Haberin Kürtçesi için tıklayın
“Herkes biliyor ki katliamların gerçek failleri hâlâ yakalanmadı, gerçek sorumlular araştırılmadı. “Gerçek failler” faal durumda. Herkes bu katliamlardan kimlerin “fayda” sağladığını da çok iyi biliyor ve bu “fayda”nın siyasi aktörleri hâlâ ülkeyi yönetiyor.”
10 Ekim Ankara Katliamı Davası Avukat Komisyonu, 24 Kasım'da görülecek duruşma öncesi yayınladığı açık mektupla, yargı makamlarını görevlerini yerine getirmeye çağırdı.
Avukatlar, tüm katliam davalarında delillerin toplanmasını, gerçeklerin ve katliamlardan sorumlu herkesin bir an önce ortaya çıkarılması için tüm soruşturma ve kovuşturmaların uluslararası standartlar ve ceza ilkeleri gözetilerek yapılmasını ve firari sanıkların bir an önce yakalanması için gerekli çalışmaların yapılmasını talep etti.
“IŞİD’lilere ‘ne istediniz de yapmadık’ diyen…”

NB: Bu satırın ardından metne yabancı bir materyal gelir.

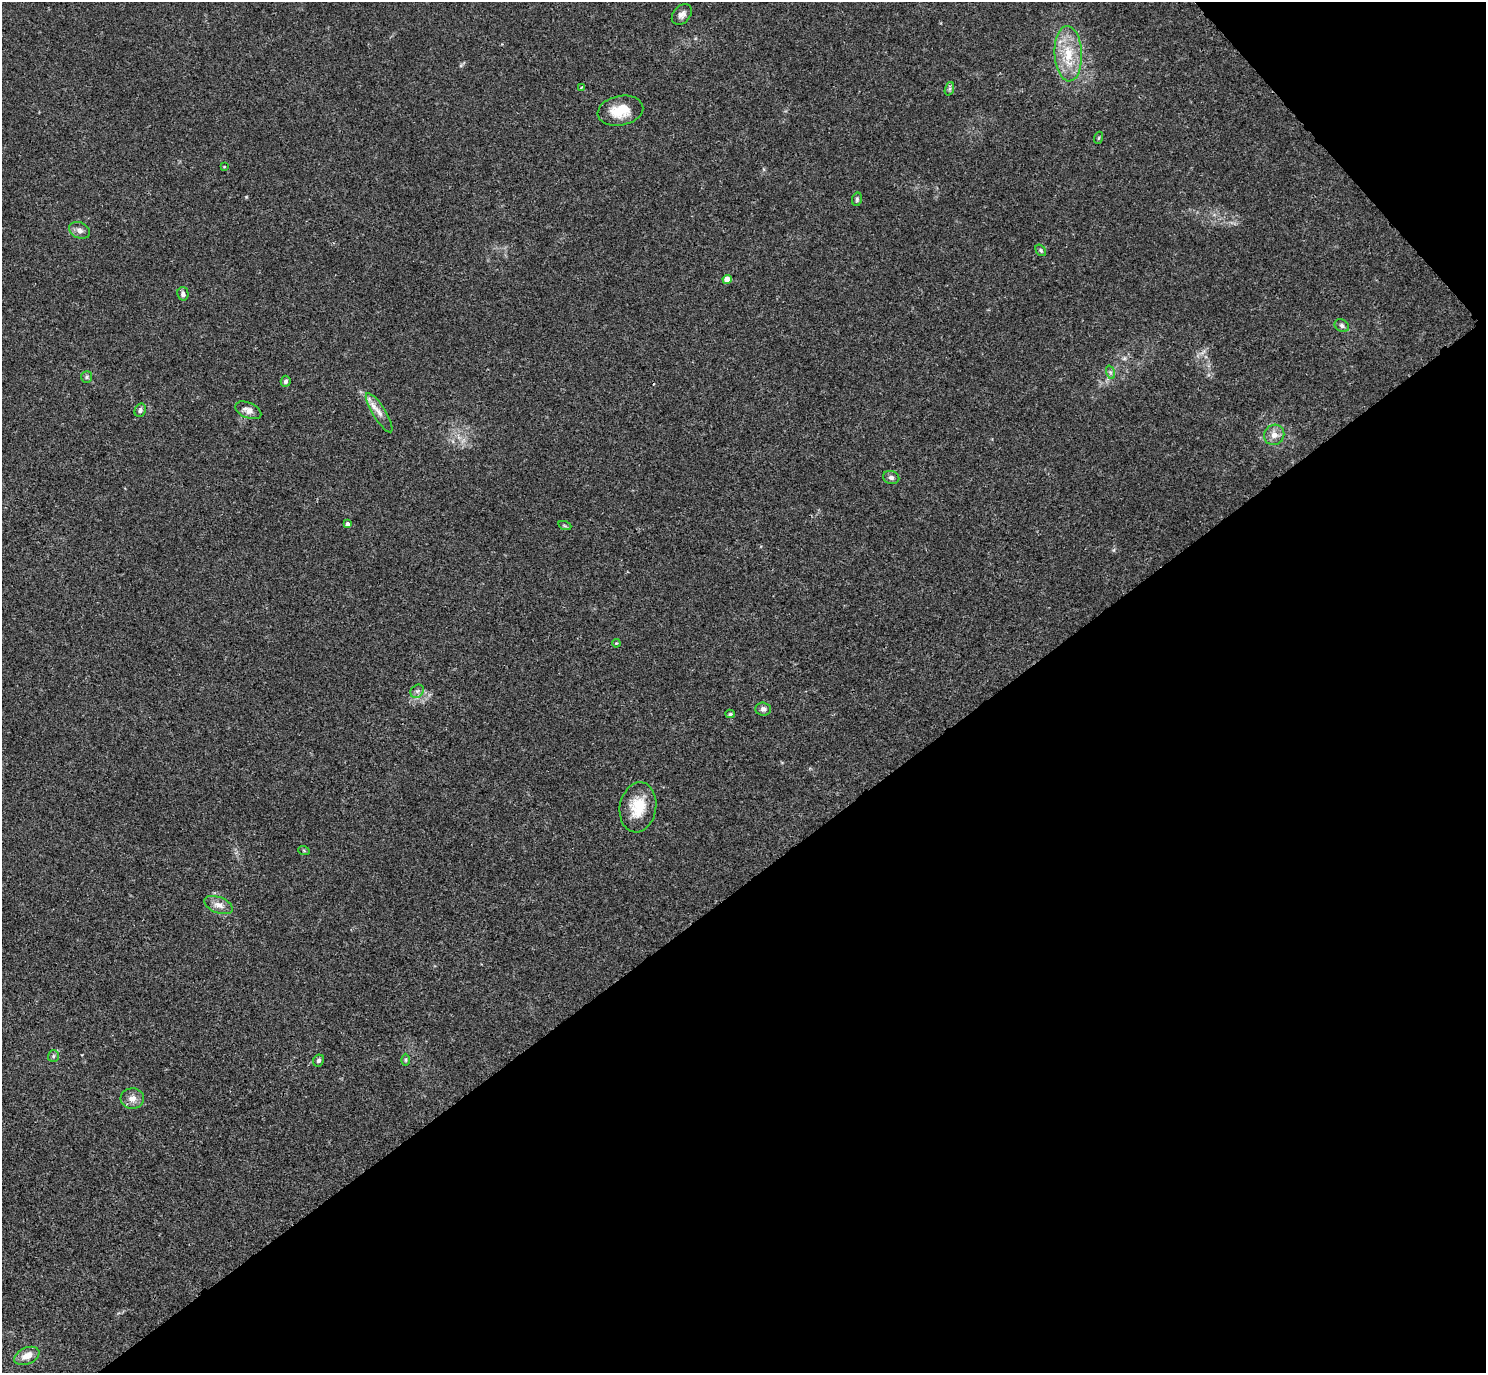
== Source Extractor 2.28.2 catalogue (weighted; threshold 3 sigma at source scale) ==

“Katliam failleri IŞİD’lilerden ibaret değil; devletin sorumluluğunu gizleyemezsiniz” diyen avukatlar, bunun sebeplerini şöyle sıraladı:
- Katliamdan 10 gün önce bomba malzemesi aldığı ihbar edilmesine rağmen canlı bombaları taşıyan Yakub Şahin’e dokunmayan,
- Sınırda devlet adına IŞİD’lilerle pazarlık yapıp, “ne istediniz de yapmadık” diyen,
- Katliam faillerinden ve IŞİD’in Türkiye’deki üst düzey yöneticilerinden olan Nusret Yılmaz’ı Gürcistan makamları tarafından iki kez geri gönderilmesine rağmen serbest bırakan,
- Türkiye’deki katliamları organize eden ve hakkında yakalama kararları bulunan Yunus Durmaz’ı yeri ve telefonu tespit edilmesine rağmen yakalamayan,
- Görev ve sorumluluklarını yerine getirmedikleri Mülkiye Müfettişlerinin raporlarıyla sabit olan onlarca istihbarata rağmen mitingle ilgili gerekli önlemleri almayan,
- 10 Ekim günü Ankara’da arama noktalarını kaldıran, yaralıların üzerine gaz sıkan, ambulansları alana sokmayan,
- Bomba düzeneği olan çantada kimliği bulunan Metin Akaltın’ı araştırmayan,
- Gaziantep’te, sonradan çoğu katliamda rolü bulunan IŞİD’lileri 2012-2015 yılları arasında izleyip hiçbir şey yapmayan,
- Üzerinden bir esiri infaz görüntüleri çıktığı halde Ahmet Güneş’i tahliye ederek Suriye’ye kaçıp katliamları örgütlemesini sağlayan,
- Sınır geçişlerini organize ederek canlı bombaların ve binlerce IŞİD militanının geçmesini sağlayan İlhami Balı’nın yıllarca telefon görüşmelerini kaydedip onu yakalamayan,
- Gaziantep’te tüm katliam faillerinin buluştuğu ve IŞİD’in eğitim ve faaliyet merkezi olarak kullandığı Genç Müslümanlar vb. derneklerde yıllarca militan yetiştirilmesine göz yuman,
- Eşleriyle birlikte Suriye’ye giderek çatışmalara katılan, eğitim çalışmaları yapan IŞİD’li kadınları serbest bırakan,
- Evrak dolaplarında katliamla ilgili delilleri saklayan, katliamın talimatını veren Ebu Zeyneb’i dahi yargılamaya dahil etmeyen, gerçek failleri saklayan kamu görevlilerini yargılamak zorundasınız.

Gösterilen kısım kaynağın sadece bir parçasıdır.